#### Records to process

begin

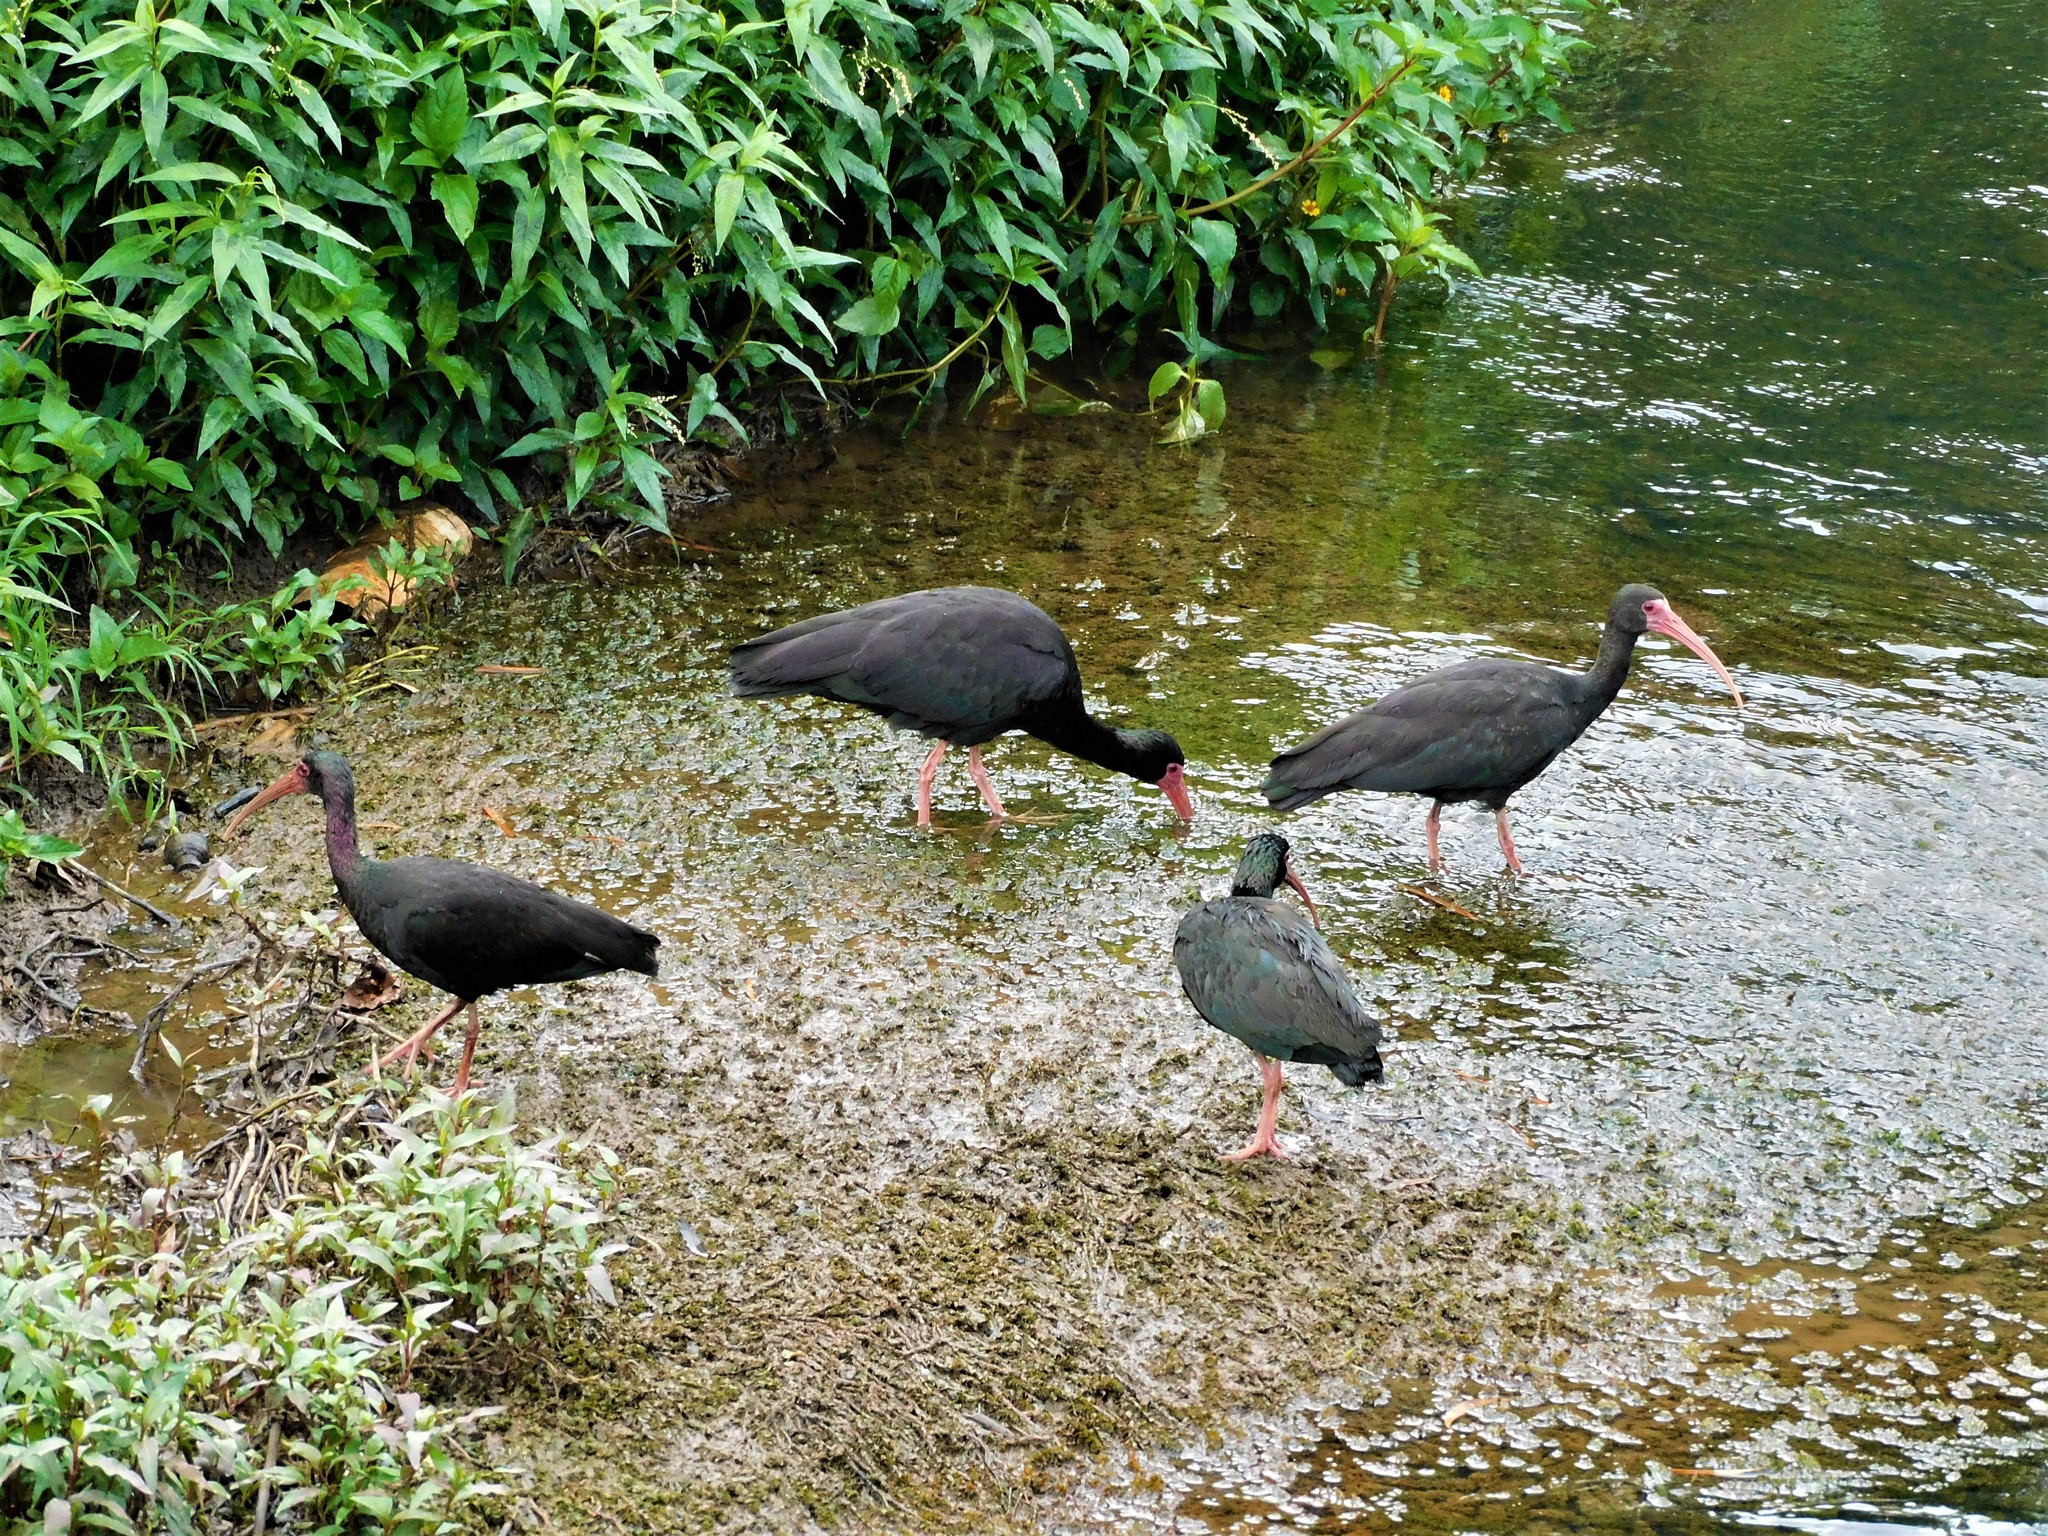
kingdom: Animalia
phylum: Chordata
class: Aves
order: Pelecaniformes
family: Threskiornithidae
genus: Phimosus
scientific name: Phimosus infuscatus
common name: Bare-faced ibis
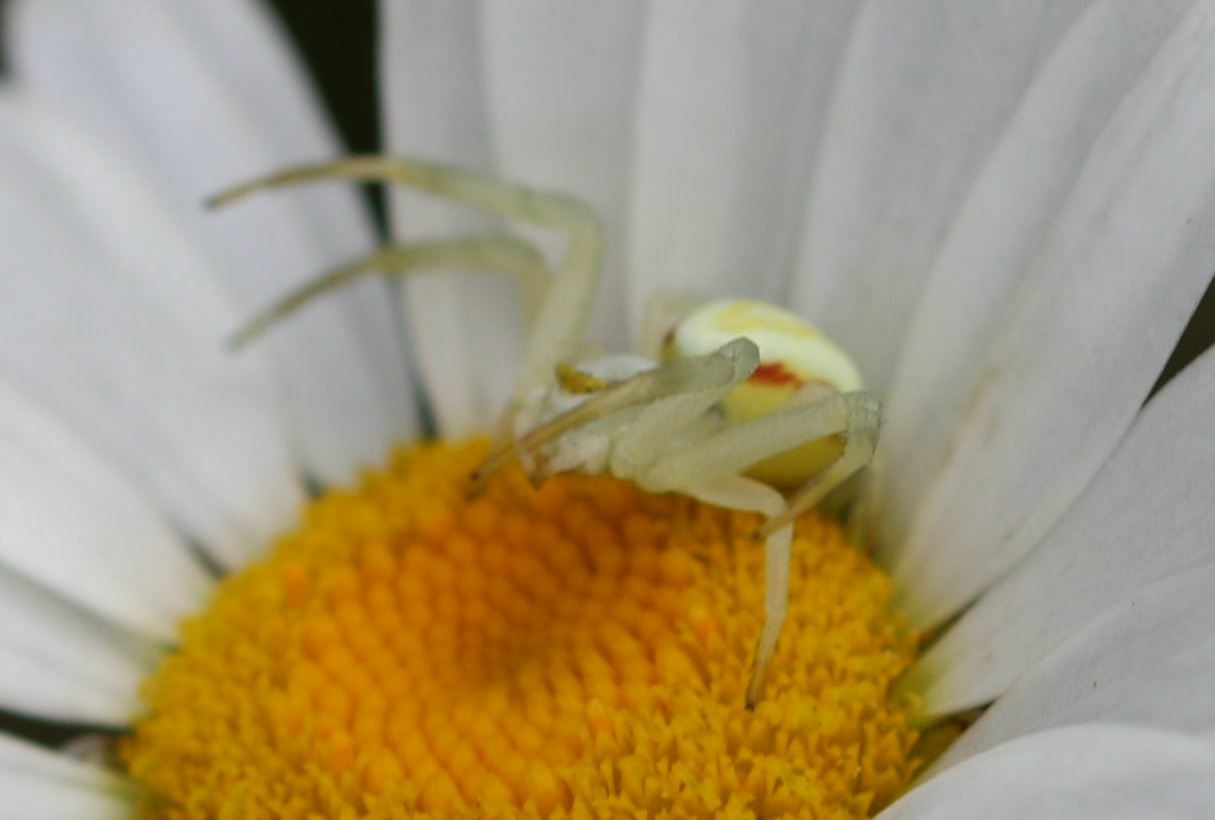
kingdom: Animalia
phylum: Arthropoda
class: Arachnida
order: Araneae
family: Thomisidae
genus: Misumena
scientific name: Misumena vatia
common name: Goldenrod crab spider
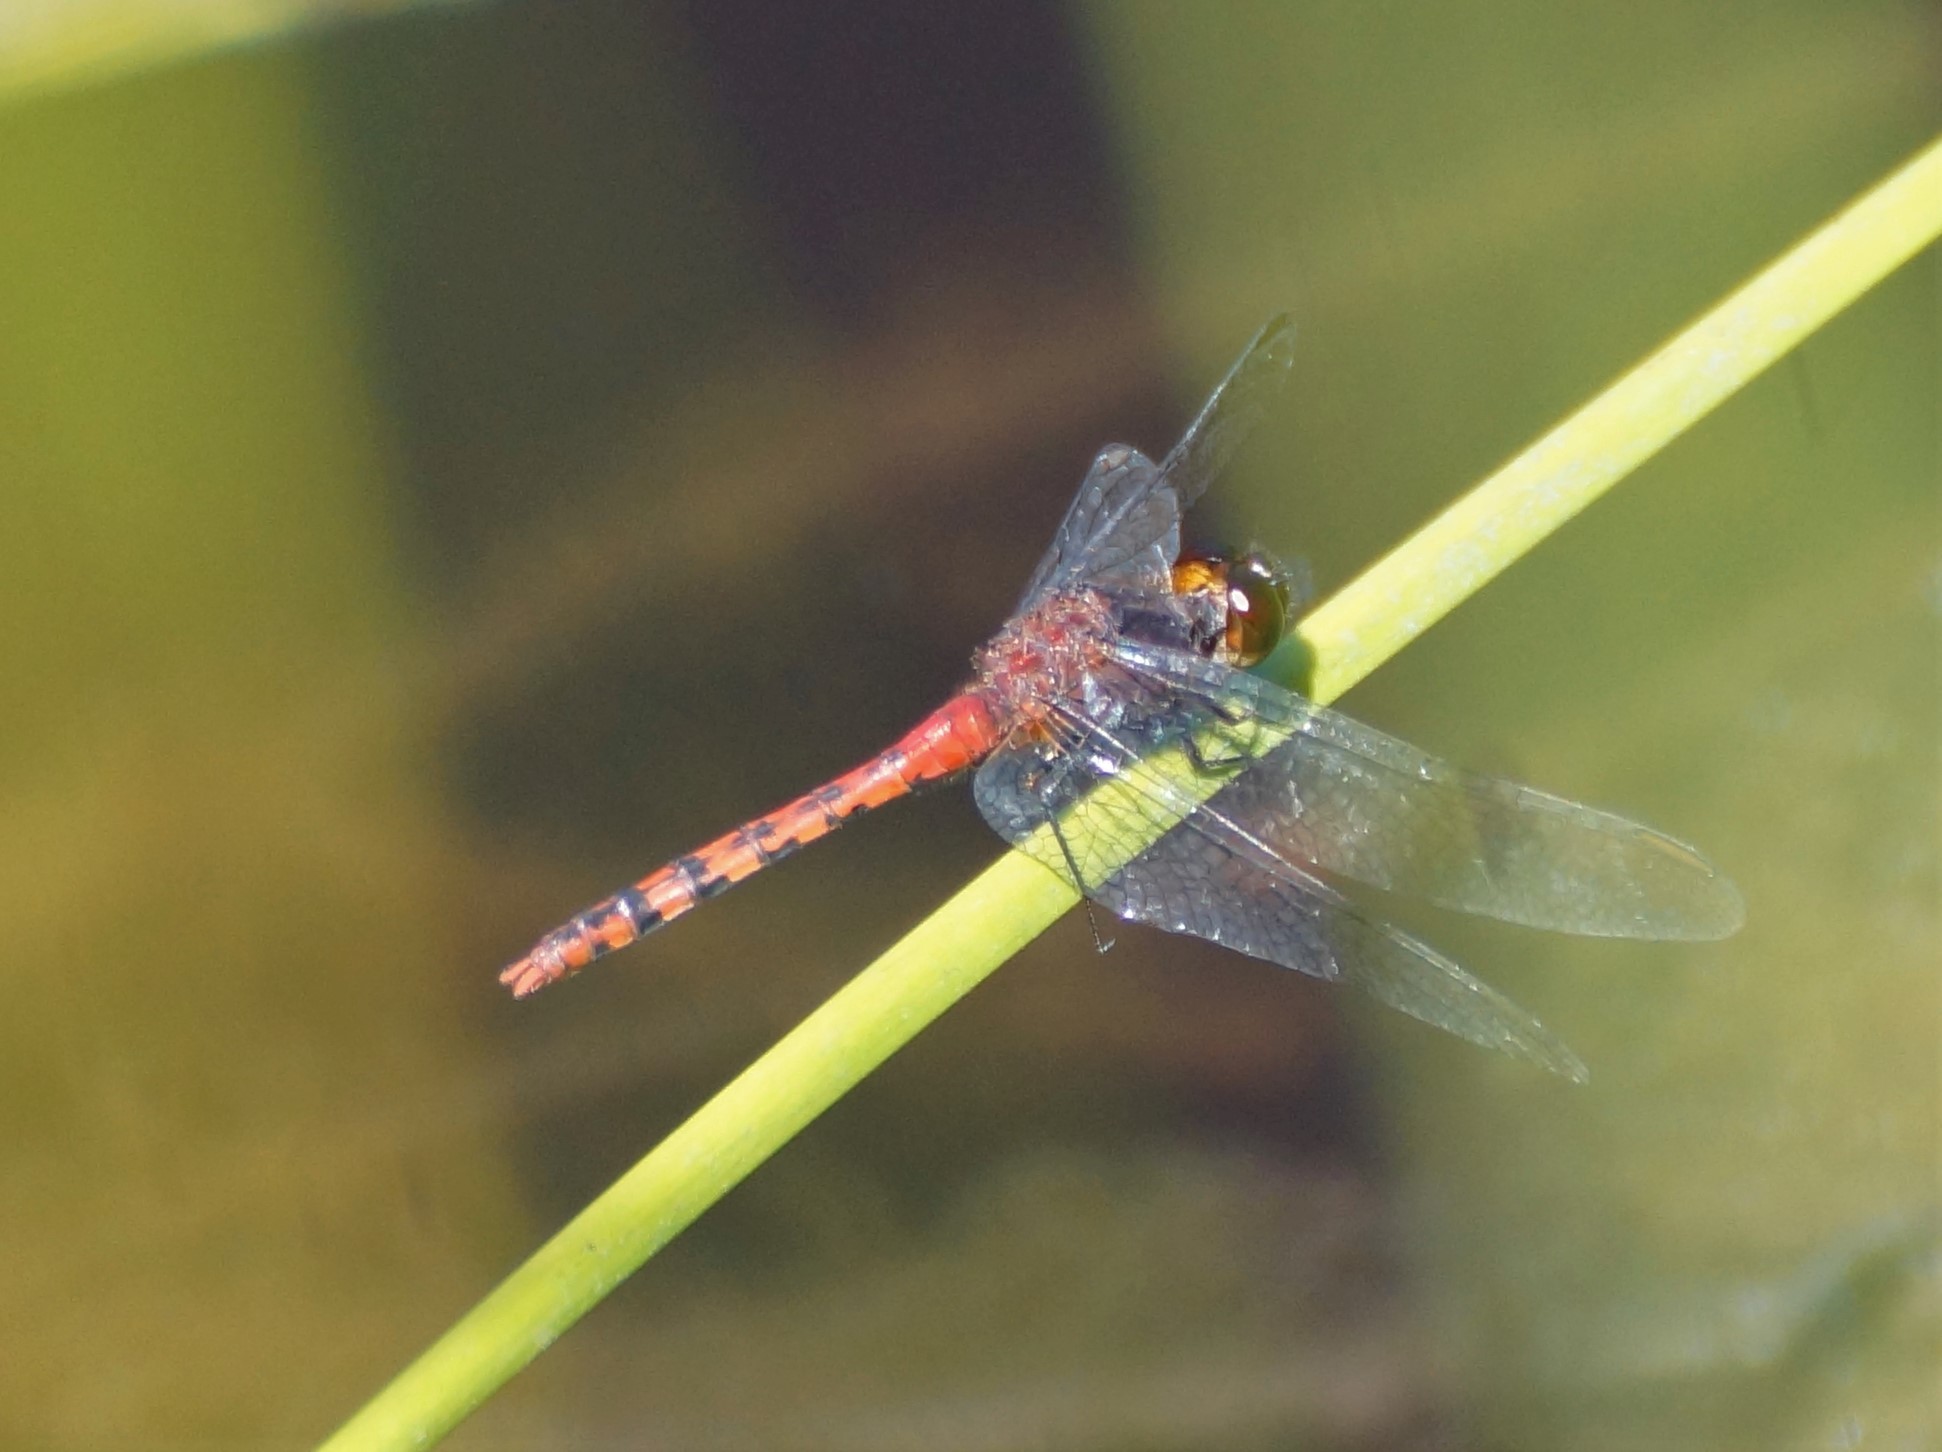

end

#### Written task
Edit the part of the records that opens with the line containing "class: Aves" and closes with the line containing "scientific name: Misumena vatia" so that every "scientific name" becomes "binomial name", with all else unchanged. Return only those lines, and leave the pictures out.

#### The result
class: Aves
order: Pelecaniformes
family: Threskiornithidae
genus: Phimosus
binomial name: Phimosus infuscatus
common name: Bare-faced ibis
kingdom: Animalia
phylum: Arthropoda
class: Arachnida
order: Araneae
family: Thomisidae
genus: Misumena
binomial name: Misumena vatia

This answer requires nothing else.